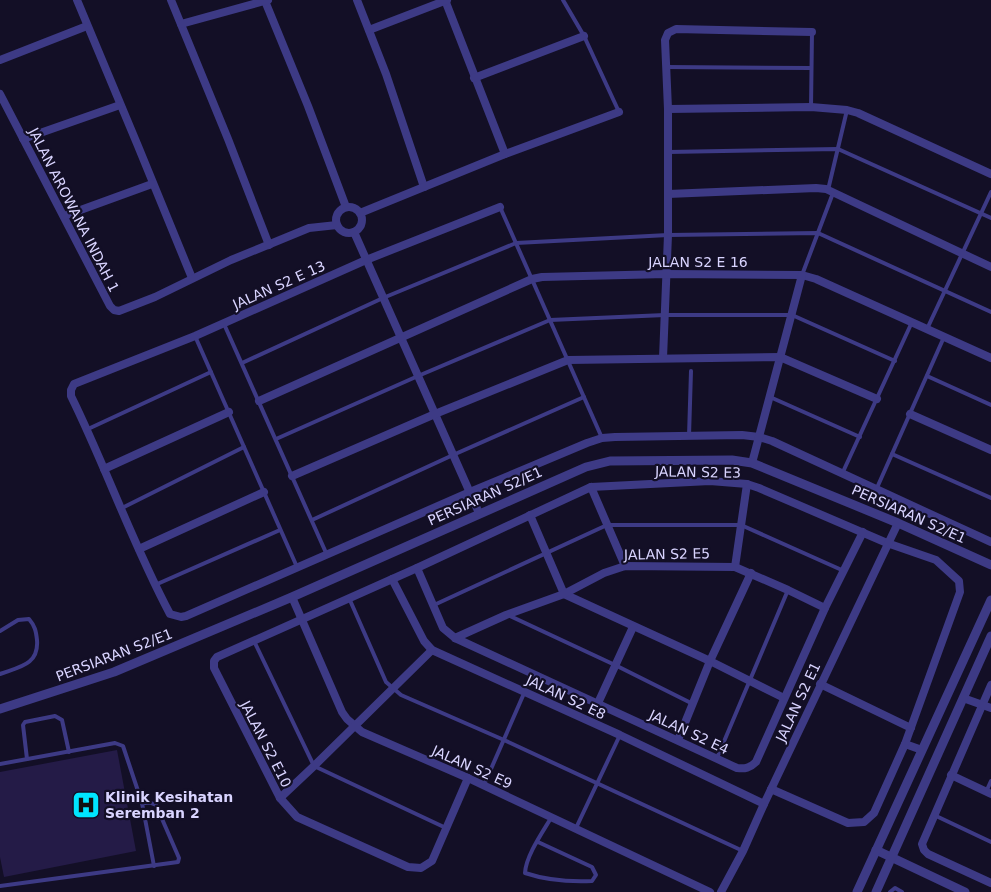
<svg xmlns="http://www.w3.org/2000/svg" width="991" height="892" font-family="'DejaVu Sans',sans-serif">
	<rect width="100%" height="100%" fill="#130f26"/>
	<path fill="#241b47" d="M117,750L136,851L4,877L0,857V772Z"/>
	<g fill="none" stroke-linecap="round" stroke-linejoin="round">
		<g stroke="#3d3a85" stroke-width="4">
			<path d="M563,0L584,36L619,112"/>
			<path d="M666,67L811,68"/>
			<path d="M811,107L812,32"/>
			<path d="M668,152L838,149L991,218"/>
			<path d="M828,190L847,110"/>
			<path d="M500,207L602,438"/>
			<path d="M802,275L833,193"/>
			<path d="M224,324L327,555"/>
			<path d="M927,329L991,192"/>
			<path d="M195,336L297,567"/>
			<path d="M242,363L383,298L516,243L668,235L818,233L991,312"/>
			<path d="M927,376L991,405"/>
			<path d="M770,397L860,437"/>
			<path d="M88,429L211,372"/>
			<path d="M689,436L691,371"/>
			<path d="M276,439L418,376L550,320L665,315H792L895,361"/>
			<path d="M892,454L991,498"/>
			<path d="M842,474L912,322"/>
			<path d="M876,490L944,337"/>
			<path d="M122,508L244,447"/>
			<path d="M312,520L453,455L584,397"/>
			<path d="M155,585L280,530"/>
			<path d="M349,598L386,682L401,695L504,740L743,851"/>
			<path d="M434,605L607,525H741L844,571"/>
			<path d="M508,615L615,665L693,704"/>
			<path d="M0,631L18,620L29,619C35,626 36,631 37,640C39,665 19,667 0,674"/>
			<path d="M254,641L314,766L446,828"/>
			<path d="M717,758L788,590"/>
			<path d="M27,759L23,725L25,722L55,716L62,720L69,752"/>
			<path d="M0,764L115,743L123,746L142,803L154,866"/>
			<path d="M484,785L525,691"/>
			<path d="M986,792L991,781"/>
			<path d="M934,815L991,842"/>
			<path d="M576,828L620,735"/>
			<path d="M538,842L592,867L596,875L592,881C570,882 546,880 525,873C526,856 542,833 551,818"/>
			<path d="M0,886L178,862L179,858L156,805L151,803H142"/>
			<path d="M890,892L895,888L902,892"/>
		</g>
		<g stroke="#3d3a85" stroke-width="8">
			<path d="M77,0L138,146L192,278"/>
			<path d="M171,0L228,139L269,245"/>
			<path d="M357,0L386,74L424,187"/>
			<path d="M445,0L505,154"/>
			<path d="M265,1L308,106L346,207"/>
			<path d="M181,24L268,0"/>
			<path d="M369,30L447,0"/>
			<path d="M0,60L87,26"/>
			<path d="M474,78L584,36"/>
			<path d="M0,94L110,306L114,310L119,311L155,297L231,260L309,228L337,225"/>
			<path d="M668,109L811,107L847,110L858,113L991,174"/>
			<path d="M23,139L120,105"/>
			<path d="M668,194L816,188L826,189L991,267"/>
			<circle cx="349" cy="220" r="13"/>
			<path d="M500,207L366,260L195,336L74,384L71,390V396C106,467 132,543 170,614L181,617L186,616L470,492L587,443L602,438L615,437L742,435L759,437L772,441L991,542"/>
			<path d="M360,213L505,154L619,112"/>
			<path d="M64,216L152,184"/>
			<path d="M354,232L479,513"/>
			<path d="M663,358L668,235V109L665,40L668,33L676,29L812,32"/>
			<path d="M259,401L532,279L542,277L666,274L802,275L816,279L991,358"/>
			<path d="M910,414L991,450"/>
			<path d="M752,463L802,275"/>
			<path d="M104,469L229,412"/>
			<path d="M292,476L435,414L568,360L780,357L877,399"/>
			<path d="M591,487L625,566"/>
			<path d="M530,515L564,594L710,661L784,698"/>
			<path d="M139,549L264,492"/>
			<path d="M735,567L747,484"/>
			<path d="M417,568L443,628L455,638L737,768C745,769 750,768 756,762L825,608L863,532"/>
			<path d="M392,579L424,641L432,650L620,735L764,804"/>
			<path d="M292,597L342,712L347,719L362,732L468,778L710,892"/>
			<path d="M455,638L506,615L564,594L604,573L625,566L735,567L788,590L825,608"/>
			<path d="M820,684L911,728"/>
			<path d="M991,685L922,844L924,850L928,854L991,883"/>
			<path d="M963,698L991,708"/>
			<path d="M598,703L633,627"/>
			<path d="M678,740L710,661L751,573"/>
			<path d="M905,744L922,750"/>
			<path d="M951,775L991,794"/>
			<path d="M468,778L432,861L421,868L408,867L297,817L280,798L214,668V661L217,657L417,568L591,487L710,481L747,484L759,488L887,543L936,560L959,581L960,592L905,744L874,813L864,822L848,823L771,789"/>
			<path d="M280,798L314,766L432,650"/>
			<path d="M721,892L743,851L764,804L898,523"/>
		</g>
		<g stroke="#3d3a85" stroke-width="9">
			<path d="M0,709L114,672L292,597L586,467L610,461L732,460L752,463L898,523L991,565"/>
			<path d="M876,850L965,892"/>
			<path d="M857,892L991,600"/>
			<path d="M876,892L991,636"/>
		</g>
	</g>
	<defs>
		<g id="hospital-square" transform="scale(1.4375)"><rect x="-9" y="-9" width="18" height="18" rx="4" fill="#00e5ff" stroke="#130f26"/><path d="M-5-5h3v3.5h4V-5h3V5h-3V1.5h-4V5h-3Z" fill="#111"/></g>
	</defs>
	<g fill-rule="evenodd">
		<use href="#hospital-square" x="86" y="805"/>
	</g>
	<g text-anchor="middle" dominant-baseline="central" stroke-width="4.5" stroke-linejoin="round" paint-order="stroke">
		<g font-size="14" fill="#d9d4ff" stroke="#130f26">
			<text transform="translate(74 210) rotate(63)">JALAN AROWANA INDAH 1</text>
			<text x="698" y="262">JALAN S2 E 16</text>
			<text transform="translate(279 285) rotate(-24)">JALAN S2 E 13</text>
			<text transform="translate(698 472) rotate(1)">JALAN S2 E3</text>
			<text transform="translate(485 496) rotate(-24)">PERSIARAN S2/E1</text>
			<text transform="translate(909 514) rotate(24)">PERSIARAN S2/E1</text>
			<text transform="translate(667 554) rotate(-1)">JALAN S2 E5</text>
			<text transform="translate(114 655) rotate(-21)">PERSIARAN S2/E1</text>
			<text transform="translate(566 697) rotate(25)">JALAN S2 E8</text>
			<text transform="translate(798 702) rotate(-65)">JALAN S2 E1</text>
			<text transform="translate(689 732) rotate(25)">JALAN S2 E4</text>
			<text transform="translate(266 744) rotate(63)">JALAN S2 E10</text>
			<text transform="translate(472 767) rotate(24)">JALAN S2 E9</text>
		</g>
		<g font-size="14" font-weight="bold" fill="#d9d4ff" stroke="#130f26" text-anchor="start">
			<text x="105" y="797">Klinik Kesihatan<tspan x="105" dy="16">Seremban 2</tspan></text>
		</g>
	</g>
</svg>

### THE PROBLEM
Could you return the whole listing exactly, images excluded?

### FINISHED TASK
<svg xmlns="http://www.w3.org/2000/svg" width="991" height="892" font-family="'DejaVu Sans',sans-serif">
	<rect width="100%" height="100%" fill="#130f26"/>
	<path fill="#241b47" d="M117,750L136,851L4,877L0,857V772Z"/>
	<g fill="none" stroke-linecap="round" stroke-linejoin="round">
		<g stroke="#3d3a85" stroke-width="4">
			<path d="M563,0L584,36L619,112"/>
			<path d="M666,67L811,68"/>
			<path d="M811,107L812,32"/>
			<path d="M668,152L838,149L991,218"/>
			<path d="M828,190L847,110"/>
			<path d="M500,207L602,438"/>
			<path d="M802,275L833,193"/>
			<path d="M224,324L327,555"/>
			<path d="M927,329L991,192"/>
			<path d="M195,336L297,567"/>
			<path d="M242,363L383,298L516,243L668,235L818,233L991,312"/>
			<path d="M927,376L991,405"/>
			<path d="M770,397L860,437"/>
			<path d="M88,429L211,372"/>
			<path d="M689,436L691,371"/>
			<path d="M276,439L418,376L550,320L665,315H792L895,361"/>
			<path d="M892,454L991,498"/>
			<path d="M842,474L912,322"/>
			<path d="M876,490L944,337"/>
			<path d="M122,508L244,447"/>
			<path d="M312,520L453,455L584,397"/>
			<path d="M155,585L280,530"/>
			<path d="M349,598L386,682L401,695L504,740L743,851"/>
			<path d="M434,605L607,525H741L844,571"/>
			<path d="M508,615L615,665L693,704"/>
			<path d="M0,631L18,620L29,619C35,626 36,631 37,640C39,665 19,667 0,674"/>
			<path d="M254,641L314,766L446,828"/>
			<path d="M717,758L788,590"/>
			<path d="M27,759L23,725L25,722L55,716L62,720L69,752"/>
			<path d="M0,764L115,743L123,746L142,803L154,866"/>
			<path d="M484,785L525,691"/>
			<path d="M986,792L991,781"/>
			<path d="M934,815L991,842"/>
			<path d="M576,828L620,735"/>
			<path d="M538,842L592,867L596,875L592,881C570,882 546,880 525,873C526,856 542,833 551,818"/>
			<path d="M0,886L178,862L179,858L156,805L151,803H142"/>
			<path d="M890,892L895,888L902,892"/>
		</g>
		<g stroke="#3d3a85" stroke-width="8">
			<path d="M77,0L138,146L192,278"/>
			<path d="M171,0L228,139L269,245"/>
			<path d="M357,0L386,74L424,187"/>
			<path d="M445,0L505,154"/>
			<path d="M265,1L308,106L346,207"/>
			<path d="M181,24L268,0"/>
			<path d="M369,30L447,0"/>
			<path d="M0,60L87,26"/>
			<path d="M474,78L584,36"/>
			<path d="M0,94L110,306L114,310L119,311L155,297L231,260L309,228L337,225"/>
			<path d="M668,109L811,107L847,110L858,113L991,174"/>
			<path d="M23,139L120,105"/>
			<path d="M668,194L816,188L826,189L991,267"/>
			<circle cx="349" cy="220" r="13"/>
			<path d="M500,207L366,260L195,336L74,384L71,390V396C106,467 132,543 170,614L181,617L186,616L470,492L587,443L602,438L615,437L742,435L759,437L772,441L991,542"/>
			<path d="M360,213L505,154L619,112"/>
			<path d="M64,216L152,184"/>
			<path d="M354,232L479,513"/>
			<path d="M663,358L668,235V109L665,40L668,33L676,29L812,32"/>
			<path d="M259,401L532,279L542,277L666,274L802,275L816,279L991,358"/>
			<path d="M910,414L991,450"/>
			<path d="M752,463L802,275"/>
			<path d="M104,469L229,412"/>
			<path d="M292,476L435,414L568,360L780,357L877,399"/>
			<path d="M591,487L625,566"/>
			<path d="M530,515L564,594L710,661L784,698"/>
			<path d="M139,549L264,492"/>
			<path d="M735,567L747,484"/>
			<path d="M417,568L443,628L455,638L737,768C745,769 750,768 756,762L825,608L863,532"/>
			<path d="M392,579L424,641L432,650L620,735L764,804"/>
			<path d="M292,597L342,712L347,719L362,732L468,778L710,892"/>
			<path d="M455,638L506,615L564,594L604,573L625,566L735,567L788,590L825,608"/>
			<path d="M820,684L911,728"/>
			<path d="M991,685L922,844L924,850L928,854L991,883"/>
			<path d="M963,698L991,708"/>
			<path d="M598,703L633,627"/>
			<path d="M678,740L710,661L751,573"/>
			<path d="M905,744L922,750"/>
			<path d="M951,775L991,794"/>
			<path d="M468,778L432,861L421,868L408,867L297,817L280,798L214,668V661L217,657L417,568L591,487L710,481L747,484L759,488L887,543L936,560L959,581L960,592L905,744L874,813L864,822L848,823L771,789"/>
			<path d="M280,798L314,766L432,650"/>
			<path d="M721,892L743,851L764,804L898,523"/>
		</g>
		<g stroke="#3d3a85" stroke-width="9">
			<path d="M0,709L114,672L292,597L586,467L610,461L732,460L752,463L898,523L991,565"/>
			<path d="M876,850L965,892"/>
			<path d="M857,892L991,600"/>
			<path d="M876,892L991,636"/>
		</g>
	</g>
	<defs>
		<g id="hospital-square" transform="scale(1.4375)"><rect x="-9" y="-9" width="18" height="18" rx="4" fill="#00e5ff" stroke="#130f26"/><path d="M-5-5h3v3.5h4V-5h3V5h-3V1.5h-4V5h-3Z" fill="#111"/></g>
	</defs>
	<g fill-rule="evenodd">
		<use href="#hospital-square" x="86" y="805"/>
	</g>
	<g text-anchor="middle" dominant-baseline="central" stroke-width="4.5" stroke-linejoin="round" paint-order="stroke">
		<g font-size="14" fill="#d9d4ff" stroke="#130f26">
			<text transform="translate(74 210) rotate(63)">JALAN AROWANA INDAH 1</text>
			<text x="698" y="262">JALAN S2 E 16</text>
			<text transform="translate(279 285) rotate(-24)">JALAN S2 E 13</text>
			<text transform="translate(698 472) rotate(1)">JALAN S2 E3</text>
			<text transform="translate(485 496) rotate(-24)">PERSIARAN S2/E1</text>
			<text transform="translate(909 514) rotate(24)">PERSIARAN S2/E1</text>
			<text transform="translate(667 554) rotate(-1)">JALAN S2 E5</text>
			<text transform="translate(114 655) rotate(-21)">PERSIARAN S2/E1</text>
			<text transform="translate(566 697) rotate(25)">JALAN S2 E8</text>
			<text transform="translate(798 702) rotate(-65)">JALAN S2 E1</text>
			<text transform="translate(689 732) rotate(25)">JALAN S2 E4</text>
			<text transform="translate(266 744) rotate(63)">JALAN S2 E10</text>
			<text transform="translate(472 767) rotate(24)">JALAN S2 E9</text>
		</g>
		<g font-size="14" font-weight="bold" fill="#d9d4ff" stroke="#130f26" text-anchor="start">
			<text x="105" y="797">Klinik Kesihatan<tspan x="105" dy="16">Seremban 2</tspan></text>
		</g>
	</g>
</svg>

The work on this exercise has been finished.